Studies by Global Workplace Analytics, a research consultancy, show that 79 percent of people actually want to work from home, and 36 percent would choose being able to do so as a job perk over a pay raise. In fact, some people would literally take a pay cut to keep their telecommuting benefit.
Pros of virtual working:
· Happier employees — Working from home means more productivity — between 10 and 43 percent more. Why? Most people do their best work when they’re not in the office.
· Cost savings — You save on real estate costs, as there is no need to lease office space or new facilities as your team grows. The savings can be used for more strategic initiatives.
· Bigger talent pool — You are no longer restricted to your geographic area — and you do not need to relocate people to access a bigger skill set; this setup also affords extended business hours.
· Lower carbon footprint — Employees commute less and produce fewer greenhouse gas emissions. This means lower heating, cooling, water and electricity bills.
Cons of virtual working:
· The trust factor — Here is a top issue: Are employees doing their jobs? Some managers worry about what their employees are doing and whether the employees are wasting time on personal tasks.
· Reduced team collaboration — Everyone is off doing his/her own job in separate silos, with little face-to-face interaction, so no one is reading their colleagues facial expressions or body language.
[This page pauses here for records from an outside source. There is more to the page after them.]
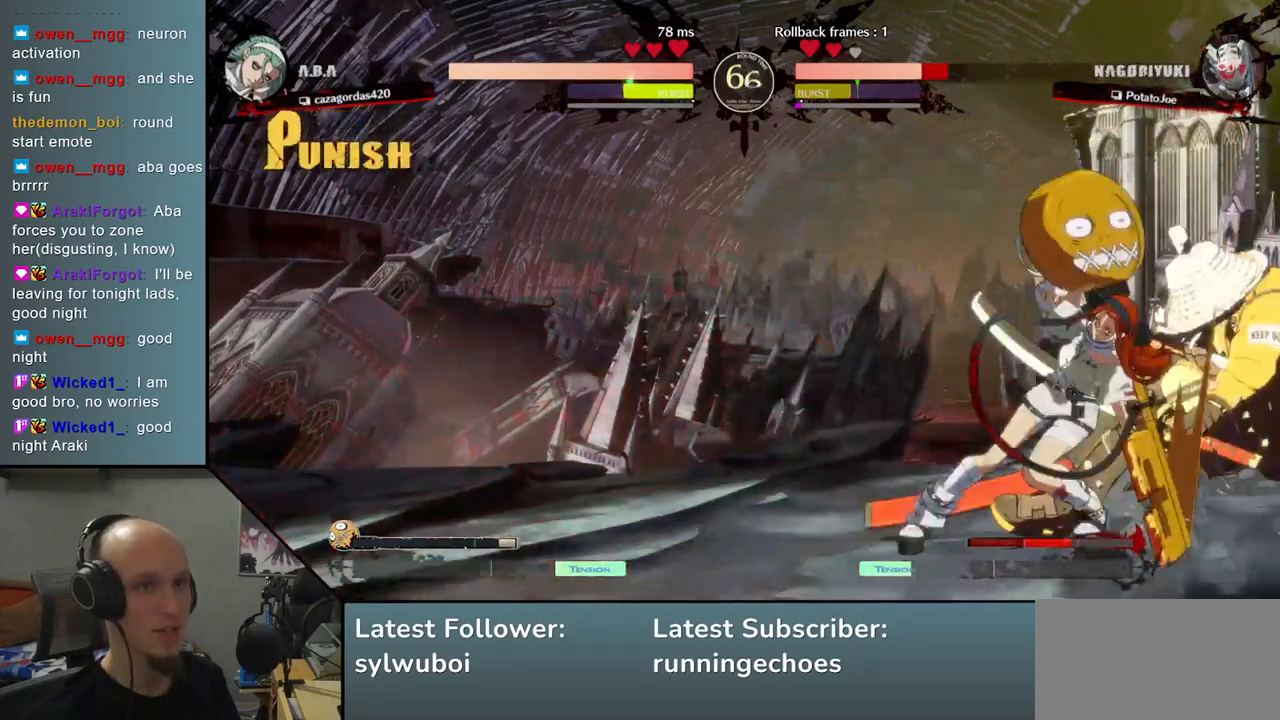
{"buttons": ["R1"], "left_stick": "center", "events": [[250, "left_stick", "center"], [367, "R1", "down"], [417, "R1", "up"], [483, "R1", "down"]]}
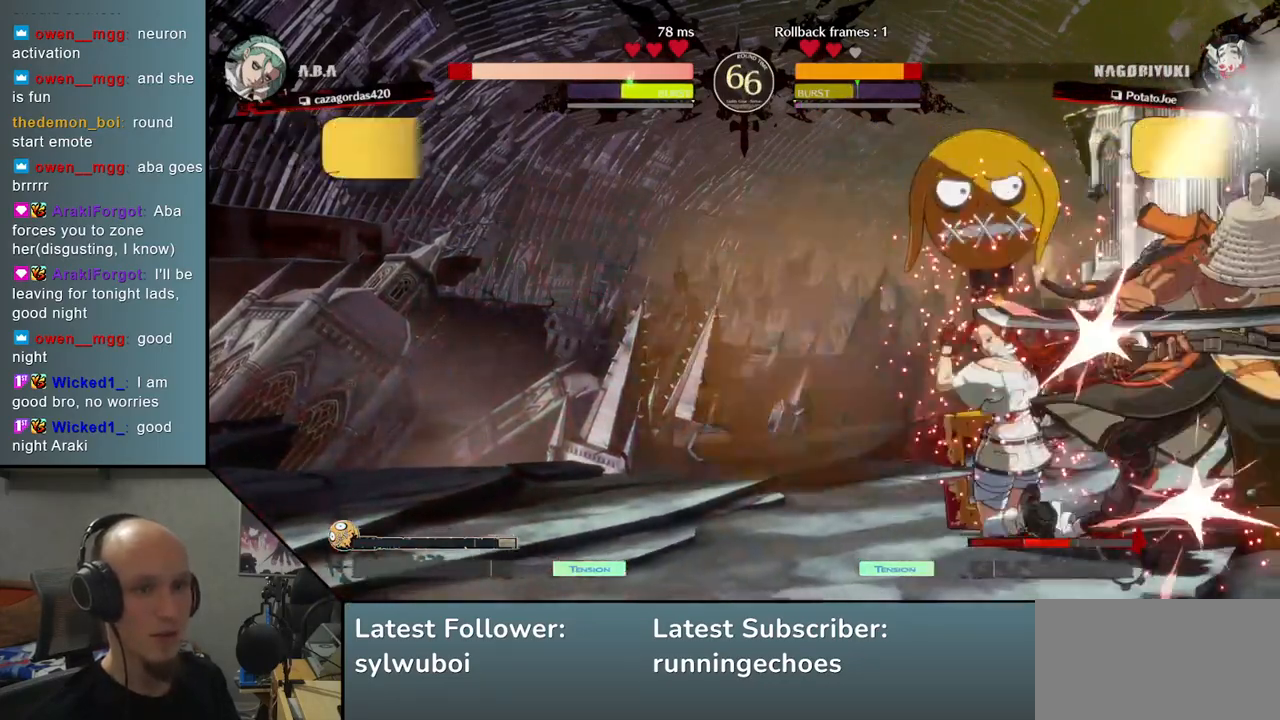
{"buttons": [], "left_stick": "down-right", "events": [[50, "R1", "up"], [167, "left_stick", "down-right"], [183, "TRIANGLE", "down"], [283, "TRIANGLE", "up"]]}
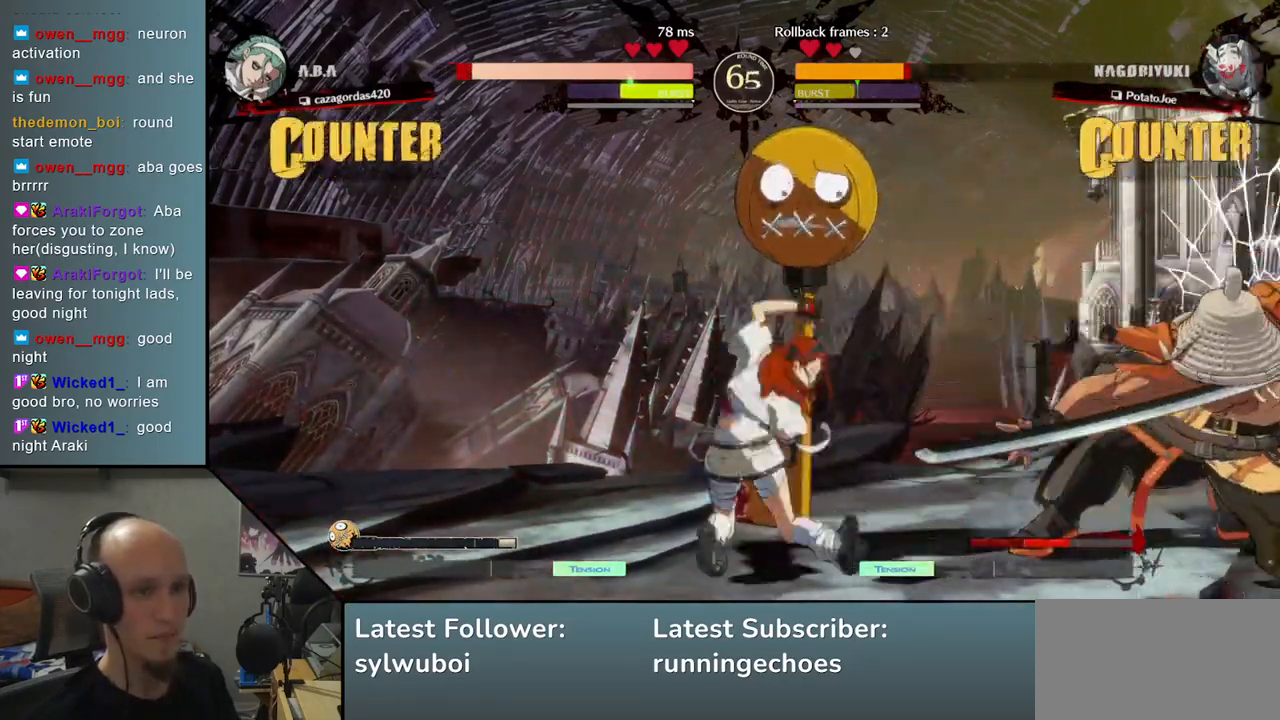
{"buttons": ["SQUARE"], "left_stick": "center", "events": [[50, "TRIANGLE", "down"], [83, "left_stick", "center"], [133, "TRIANGLE", "up"], [217, "TRIANGLE", "down"], [317, "TRIANGLE", "up"], [500, "SQUARE", "down"]]}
· Social isolation — Loneliness is an issue if there is no opportunity to “hang around the water cooler” to chat, which means that feelings of detachment can increase. When employees are in different time zones, there may be even more disconnection.
Solutions? Frequently use video and audio conferencing and virtual team building activities. Know this: the advantages outweigh the cons and the world is embracing this strategy.
The secrets to virtual teams’ productivity?
· Set ground rules. Employees should have a dedicated working space in their homes that is within reach of their phones and/or computers. Company policy about this needs to be clearly stated so that employees can be held accountable.
· Provide face time. Use webcams for meetings and email largely for general communication. Use Skype, which allows multiple people on webcams at the same time for free. Chat via webcam for at least 10 minutes a day.
· Reporting. Mandate reporting protocols. Set a system to track the flow of projects. Link critical files in a central place for easier managing. Google Docs lets remote users share and set up report templates. There’s a common belief that virtual workers don’t work as hard as they would if they were in an office, but many people think the opposite is true. Ask for daily, weekly and monthly reports to assuage any worries that someone’s not putting in their time.
· Spend a few days a year meeting face-to-face. This allows employees to bond, especially if team-building retreats are part of the approach.
Virtual work appeals to parents, military spouses, retirees and people with disabilities. Deadline-oriented tasks work especially well for virtual offices. Self-motivation, discipline and independence are key traits of people who succeed under this work model.
What are some examples of jobs that lend themselves to a virtual setup? Here are a number of them: virtual assistant, medical transcriptionist, translator, web developer/designer, call center representative, tech support specialist, travel agent, teacher, writer/editor and franchise owner.